▶ _The task_: Each record below should be reproduced as it is written, with pictures left out entirely.
********
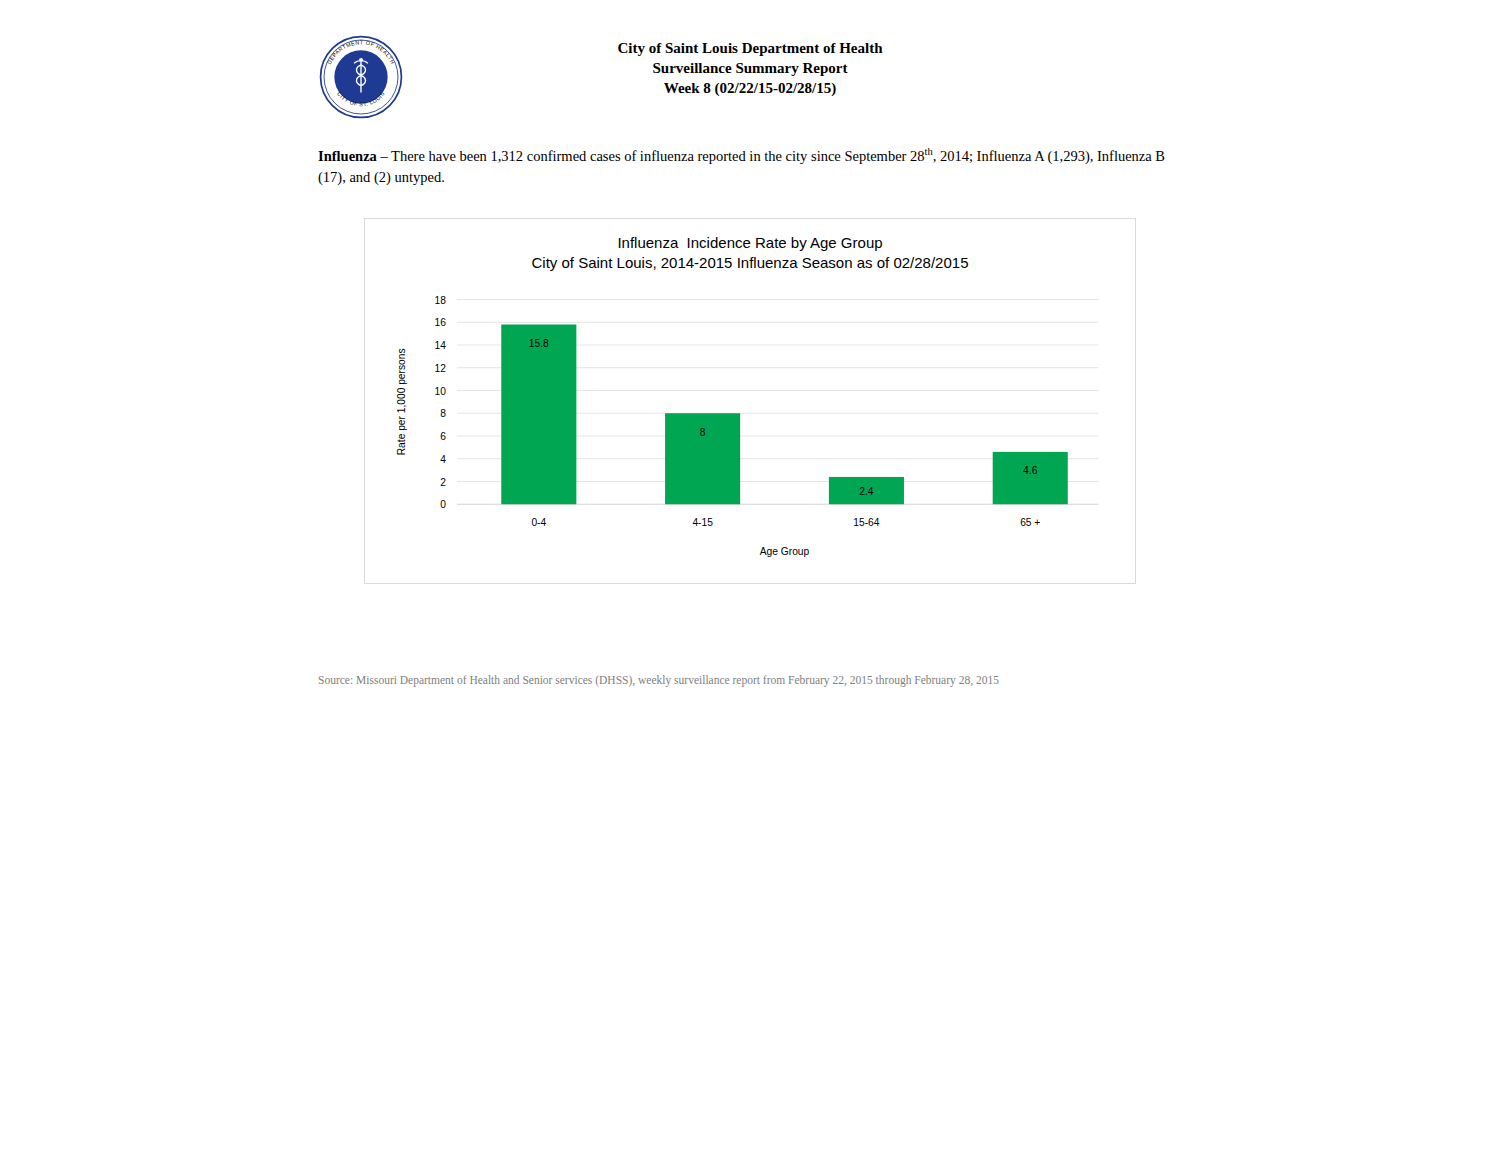DEPARTMENT OF HEALTH CITY OF ST. LOUIS
City of Saint Louis Department of Health
Surveillance Summary Report
Week 8 (02/22/15-02/28/15)
Influenza – There have been 1,312 confirmed cases of influenza reported in the city since September 28th, 2014; Influenza A (1,293), Influenza B (17), and (2) untyped.
Influenza Incidence Rate by Age Group
City of Saint Louis, 2014-2015 Influenza Season as of 02/28/2015
18 16 14 12 10 8 6 4 2 0 15.8 8 2.4 4.6 0-4 4-15 15-64 65 + Age Group Rate per 1,000 persons
Source: Missouri Department of Health and Senior services (DHSS), weekly surveillance report from February 22, 2015 through February 28, 2015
********
▶ _Expected answer_:
DEPARTMENT OF HEALTH CITY OF ST. LOUIS
City of Saint Louis Department of Health
Surveillance Summary Report
Week 8 (02/22/15-02/28/15)
Influenza – There have been 1,312 confirmed cases of influenza reported in the city since September 28th, 2014; Influenza A (1,293), Influenza B (17), and (2) untyped.
Influenza Incidence Rate by Age Group
City of Saint Louis, 2014-2015 Influenza Season as of 02/28/2015
18 16 14 12 10 8 6 4 2 0 15.8 8 2.4 4.6 0-4 4-15 15-64 65 + Age Group Rate per 1,000 persons
Source: Missouri Department of Health and Senior services (DHSS), weekly surveillance report from February 22, 2015 through February 28, 2015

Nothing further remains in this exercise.